Конечно, никто из его приятелей про это ничего не знал – уж конечно, он бы и словечком не заикнулся, что жена так его стукнула сливочником, что его хорек больше головы поднять не смел, верно? Он-то? Да никогда! А потому, когда другие расписывали, как они своих жен в узде держат, он от них не отставал и расписывал, как он мне выдал, чтоб я язык не распускала, или что я новое платье в Джонспорте купила, не спросив его позволения взять деньги из сахарницы.
Откуда я знаю? Да потому что бывает, я не столько говорю, сколько слушаю. Понимаю, не так просто этому поверить, пока я тут целую речь держу, и все-таки это чистая правда.

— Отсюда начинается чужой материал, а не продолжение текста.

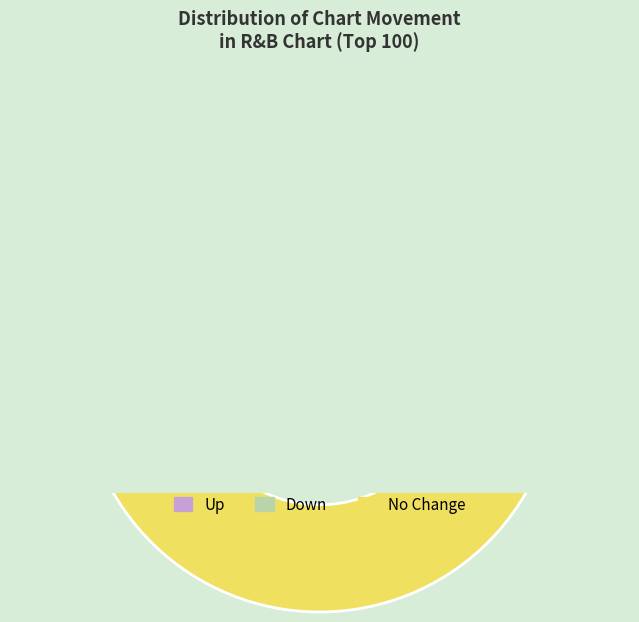

To the nearest percent, what is the average slice percentage?

33%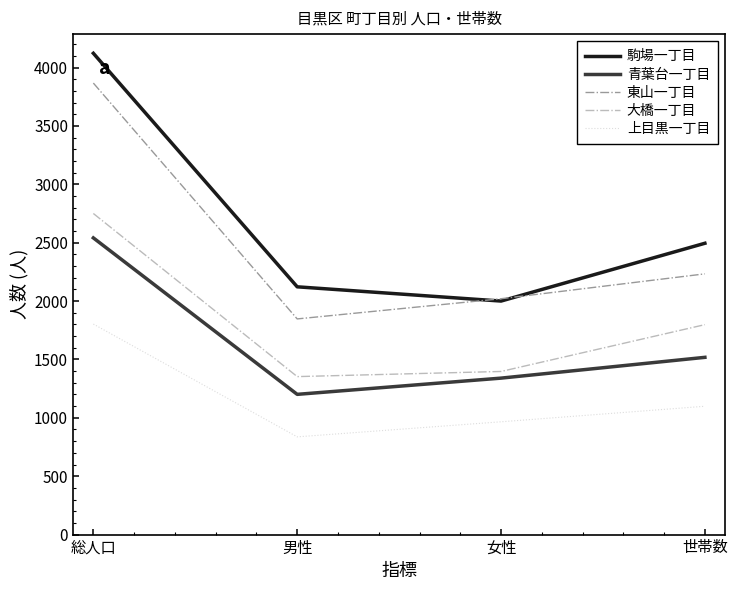

What is the spread (max minus min) of values at 女性?

1054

Вот помню, когда я у Маршаллов работала… Энди, помнишь Джона Маршалла? Как он всегда хвастал, что построит мост с острова на материк? Так, значит, вдруг звонок в дверь. А я в доме одна. Ну побежала я открывать, поскользнулась на коврике и ударилась об угол камина. И на руке повыше локтя такой синячище разлился!
Ну дня через три, когда синяк из темно-коричневого стал желтовато-зеленым, я в поселке встретила Иветту Андерсен. Она из бакалеи выходила, а я как раз туда свернула. Поглядела она на мой синяк, и голос у нее, когда она заговорила, ну просто медовым стал от сочувствия.